Something is missing in the sky

 
Xavier use

By Xavier Kataquapit

When I look up at the clear blue sky these days I am missing something. For about a year now during this wretched pandemic I have hardly seen any contrails of national and international flights. For the first time in modern flight history there are hardly any aircraft in the skies.

Worldwide air travel has decreased by an average of 80 per cent, with Europe last December falling to as much as 98 per cent less air travel than the previous year as countries closed their borders.

I think we all miss air travel and the ability to move about freely. The absence of high flying aircraft is obvious to me as I have had a great interest in flight for years.

Kah-mee-nah-mee-kok is the Cree word for airplane or aircraft. If you directly translated the word, it specifically means ‘the thing that flies’.

The ability to fly over the land has always been an important form of transportation for my people since the technology was first introduced to the James Bay coast in the ‘50s and ‘’60s. After all, we are landlocked. As a boy growing up in 80s, I marvelled at the contrails of international flights flying high over our heads and we all fantasized about where they might be going in the world.

When aircraft first visited the coast, many strange new flights landed and took off from the lakes and rivers. My mom Susan had stories from her childhood of being taken by seaplane, basically an aircraft that looked like a boat with wings, from her remote home north of Attawapiskat to be flown east across James Bay to the Quebec side to attend residential school in Fort George. Before Attawapiskat built its first gravel runway in the ‘70s, all aircraft arrived by float plane on the Attawapiskat River delivering food and medical supplies.

As young men, dad and others from his generation would get excited at being able to hire the famous pilot Lindy Louttit to take them out on the land. Lindy was from Attawapiskat and had grown up on the land and knew everyone along the coast. Through his enthusiasm for flight, hard work, perseverance and dedication, he became one of the first, if not the first, Indigenous pilot from the James Bay coast.

His fame as a bush pilot lay in the fact that he knew the James Bay coast like the back of his hand and could famously navigate the landscape even in the most severe limiting weather. Cree was his first language and everyone was more than happy to know that they could speak to this skilled pilot in their own words.

Many people from the coast continue to pursue the dream of flight in their own way. My brother-in-law Brian Wesley always had a keen interest in aircraft and he passed on this passion to his daughter April Wesley who has gone on to build a career in aviation maintenance.

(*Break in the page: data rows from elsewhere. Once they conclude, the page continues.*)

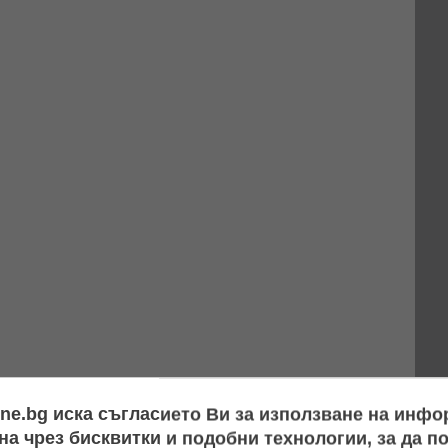
ine.bg иска съгласието Ви за използване на инф
а чрез бисквитки и подобни технологии, за да 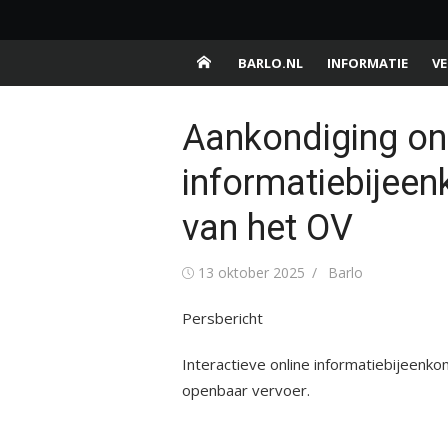
Ga
Barlo.nl
naar
Buurtschap van de gemeente Aalten
de
BARLO.NL
INFORMATIE
VE
inhoud
Aankondiging on
informatiebijeen
van het OV
Gepubliceerd
Auteur
13 oktober 2025
Barlo
op
Persbericht
Interactieve online informatiebijeenk
openbaar vervoer.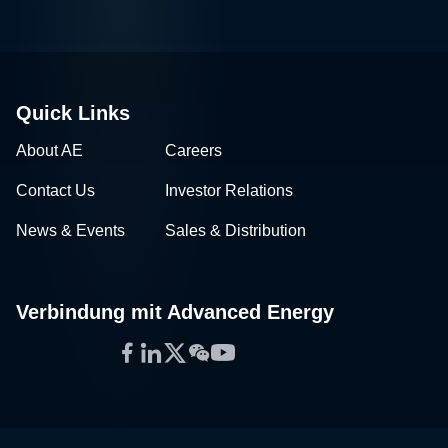
Quick Links
About AE
Careers
Contact Us
Investor Relations
News & Events
Sales & Distribution
Verbindung mit Advanced Energy
Facebook
LinkedIn
Twitter
WeChat
YouTube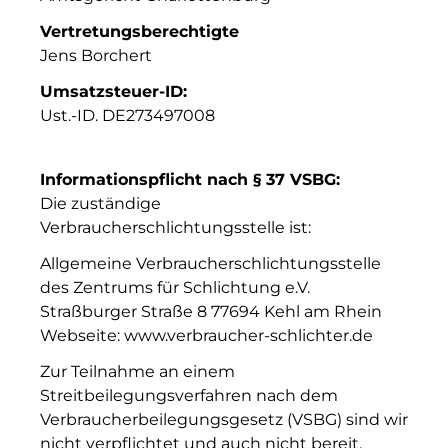
Vertretungsberechtigte
Jens Borchert
Umsatzsteuer-ID:
Ust.-ID.
DE273497008
Informationspflicht nach § 37 VSBG:
Die zuständige
Verbraucherschlichtungsstelle ist:
Allgemeine Verbraucherschlichtungsstelle
des Zentrums für Schlichtung e.V.
Straßburger Straße 8 77694 Kehl am Rhein
Webseite: www.verbraucher-schlichter.de
Zur Teilnahme an einem
Streitbeilegungsverfahren nach dem
Verbraucherbeilegungsgesetz (VSBG) sind wir
nicht verpflichtet und auch nicht bereit.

When Attawapiskat got its gravel runway in the 1970s, it was a major change for the community as we started receiving many modern conveniences and the latest food products. It also meant that students could now more easily attend secondary school, which had not been possible.

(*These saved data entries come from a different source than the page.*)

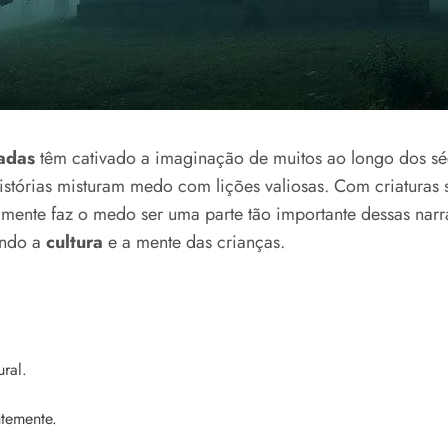
fadas
têm cativado a imaginação de muitos ao longo dos sé
tórias misturam medo com lições valiosas. Com criaturas s
lmente faz o medo ser uma parte tão importante dessas nar
ando a
cultura
e a mente das crianças.
ral.
temente.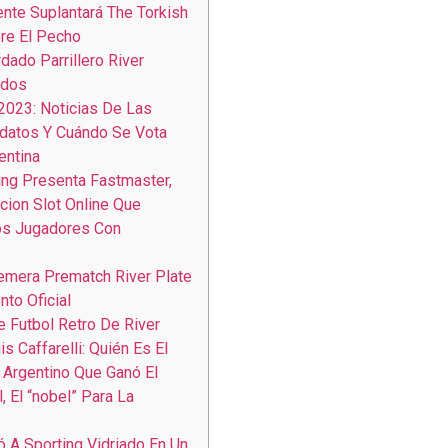
nte Suplantará The Torkish
bre El Pecho
dado Parrillero River
ados
2023: Noticias De Las
datos Y Cuándo Se Vota
entina
ng Presenta Fastmaster,
cion Slot Online Que
os Jugadores Con
emera Prematch River Plate
nto Oficial
 Futbol Retro De River
is Caffarelli: Quién Es El
Argentino Que Ganó El
, El “nobel” Para La
ó A Sporting Vidriado En Un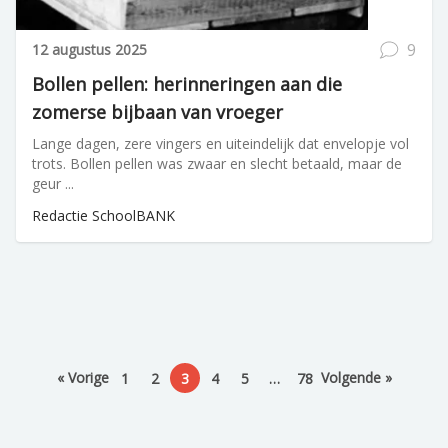
9
12 augustus 2025
Bollen pellen: herinneringen aan die
zomerse bijbaan van vroeger
Lange dagen, zere vingers en uiteindelijk dat envelopje vol
trots. Bollen pellen was zwaar en slecht betaald, maar de
geur ...
Redactie SchoolBANK
« Vorige
Volgende »
1
2
3
4
5
…
78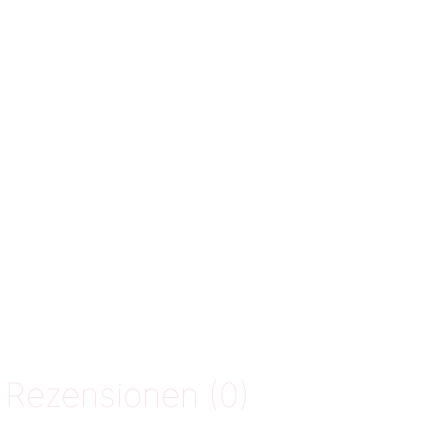
Rezensionen (0)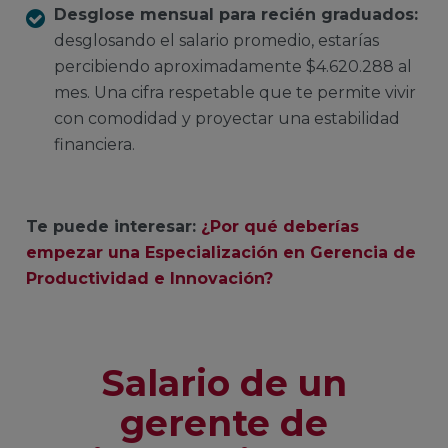
Desglose mensual para recién graduados:
desglosando el salario promedio, estarías
percibiendo aproximadamente $4.620.288 al
mes. Una cifra respetable que te permite vivir
con comodidad y proyectar una estabilidad
financiera.
Te puede interesar:
¿Por qué deberías
empezar una Especialización en Gerencia de
Productividad e Innovación?
Salario de un
gerente de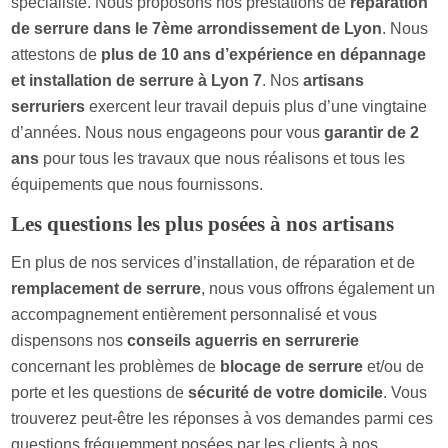
spécialiste. Nous proposons nos prestations de
réparation
de serrure dans le 7ème arrondissement de Lyon
. Nous
attestons de
plus de 10 ans d’expérience en dépannage
et installation de serrure à Lyon 7
. Nos
artisans
serruriers
exercent leur travail depuis plus d’une vingtaine
d’années. Nous nous engageons pour vous
garantir de 2
ans
pour tous les travaux que nous réalisons et tous les
équipements que nous fournissons.
Les questions les plus posées à nos artisans
En plus de nos services d’installation, de réparation et de
remplacement de serrure
, nous vous offrons également un
accompagnement entièrement personnalisé et vous
dispensons nos
conseils aguerris en serrurerie
concernant les problèmes de
blocage de serrure
et/ou de
porte et les questions de
sécurité de votre domicile
. Vous
trouverez peut-être les réponses à vos demandes parmi ces
questions fréquemment posées par les clients à nos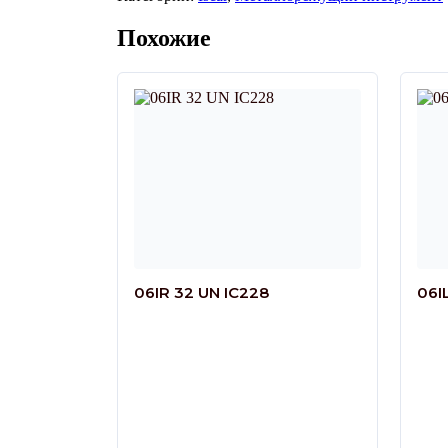
Похожие
06IR 32 UN IC228
06I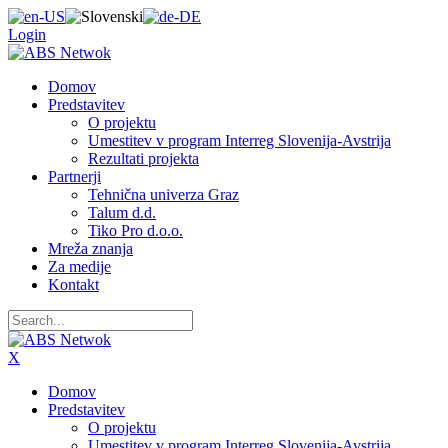
Login
Domov
Predstavitev
O projektu
Umestitev v program Interreg Slovenija-Avstrija
Rezultati projekta
Partnerji
Tehnična univerza Graz
Talum d.d.
Tiko Pro d.o.o.
Mreža znanja
Za medije
Kontakt
X
Domov
Predstavitev
O projektu
Umestitev v program Interreg Slovenija-Avstrija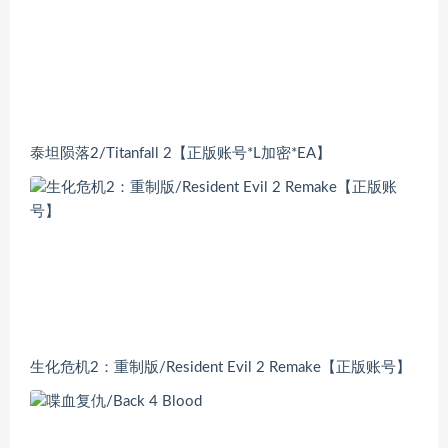
泰坦陨落2/Titanfall 2【正版账号*L加密*EA】
生化危机2：重制版/Resident Evil 2 Remake【正版账号】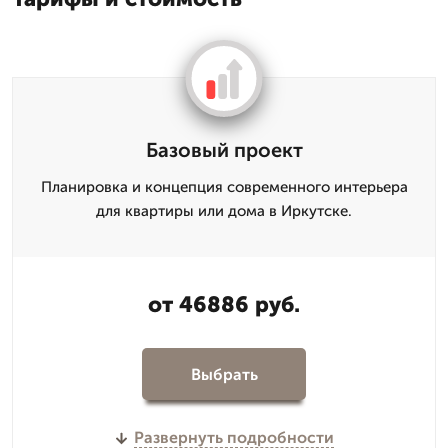
Базовый проект
Планировка и концепция современного интерьера
для квартиры или дома в Иркутске.
от 46886 руб.
Выбрать
Развернуть подробности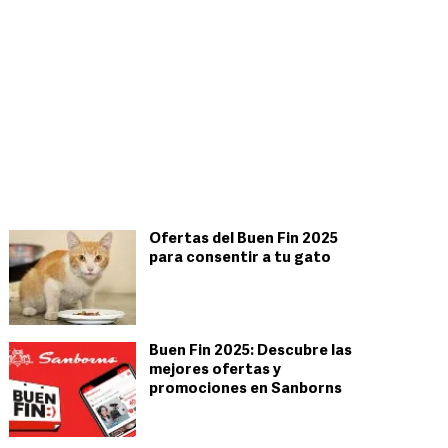
Ofertas del Buen Fin 2025
para consentir a tu gato
Buen Fin 2025: Descubre las
mejores ofertas y
promociones en Sanborns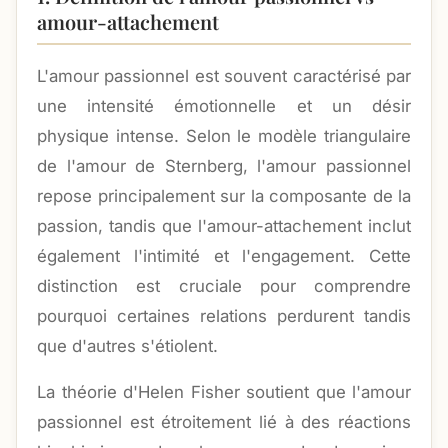
amour-attachement
L'amour passionnel est souvent caractérisé par
une intensité émotionnelle et un désir
physique intense. Selon le modèle triangulaire
de l'amour de Sternberg, l'amour passionnel
repose principalement sur la composante de la
passion, tandis que l'amour-attachement inclut
également l'intimité et l'engagement. Cette
distinction est cruciale pour comprendre
pourquoi certaines relations perdurent tandis
que d'autres s'étiolent.
La théorie d'Helen Fisher soutient que l'amour
passionnel est étroitement lié à des réactions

We did not have a secondary school in those days. Students attended high school in Timmins and North Bay and, for over a decade in the ‘80s, young people were flown on a regular basis throughout the year from James Bay to southern towns and cities.

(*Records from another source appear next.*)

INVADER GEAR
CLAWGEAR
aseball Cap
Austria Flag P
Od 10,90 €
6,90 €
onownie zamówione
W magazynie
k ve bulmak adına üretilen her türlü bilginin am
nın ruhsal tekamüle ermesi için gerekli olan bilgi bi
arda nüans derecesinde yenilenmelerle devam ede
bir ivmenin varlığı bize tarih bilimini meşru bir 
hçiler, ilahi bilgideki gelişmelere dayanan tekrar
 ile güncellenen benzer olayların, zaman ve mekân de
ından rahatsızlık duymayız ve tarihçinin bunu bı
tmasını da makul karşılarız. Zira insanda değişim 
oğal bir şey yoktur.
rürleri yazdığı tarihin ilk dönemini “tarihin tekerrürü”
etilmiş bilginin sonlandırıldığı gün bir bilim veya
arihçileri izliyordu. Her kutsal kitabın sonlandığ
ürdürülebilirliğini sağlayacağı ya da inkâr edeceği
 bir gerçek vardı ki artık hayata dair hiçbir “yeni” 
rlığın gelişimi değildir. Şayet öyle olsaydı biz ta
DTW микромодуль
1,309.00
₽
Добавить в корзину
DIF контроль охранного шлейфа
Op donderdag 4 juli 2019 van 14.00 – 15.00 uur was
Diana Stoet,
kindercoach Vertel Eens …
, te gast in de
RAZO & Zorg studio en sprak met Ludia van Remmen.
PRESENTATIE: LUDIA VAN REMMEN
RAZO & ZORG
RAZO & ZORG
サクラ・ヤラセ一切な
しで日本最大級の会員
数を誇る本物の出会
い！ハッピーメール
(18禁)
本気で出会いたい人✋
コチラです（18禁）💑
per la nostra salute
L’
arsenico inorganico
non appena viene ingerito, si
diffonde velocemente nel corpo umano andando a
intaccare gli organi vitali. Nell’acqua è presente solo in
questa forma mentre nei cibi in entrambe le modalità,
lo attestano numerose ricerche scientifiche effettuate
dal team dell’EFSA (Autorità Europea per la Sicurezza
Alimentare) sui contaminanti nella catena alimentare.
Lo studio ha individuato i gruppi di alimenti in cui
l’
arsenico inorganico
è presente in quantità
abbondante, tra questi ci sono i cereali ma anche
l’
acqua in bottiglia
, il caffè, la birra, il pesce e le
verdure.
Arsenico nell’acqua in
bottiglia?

I was one of these students and I can remember the excitement of my friends and relatives as we headed out every fall and came home in the summer. We came and went at regular intervals for important holidays like Thanksgiving, Christmas, March Break or Easter.

I didn’t like flying at first as I was nauseous. However, after a dozen harrowing flights on a Hawker Sidley twin engine aircraft from Timmins to Attawapiskat with multiple stops, I quickly became accustomed to the bouncing movements of the plane. Since then, I’ve had the good fortune to take flights further and farther than I could have ever imagined to fly across the Pacific to Asia and over the Atlantic to Europe.

The world that opened up for all of us over many decades with worldwide air travel seems to have almost stopped due to theCOVID-19 pandemic. Hopefully we can return to that open world of global travel again soon with vaccines rolling out and new treatments being developed.

Airlines are also developing safer ways to travel. For now, I fantasize as I once did as a child of what it would be like to sit inside a Kah-mee-nah-mee-kok, the thing that flies.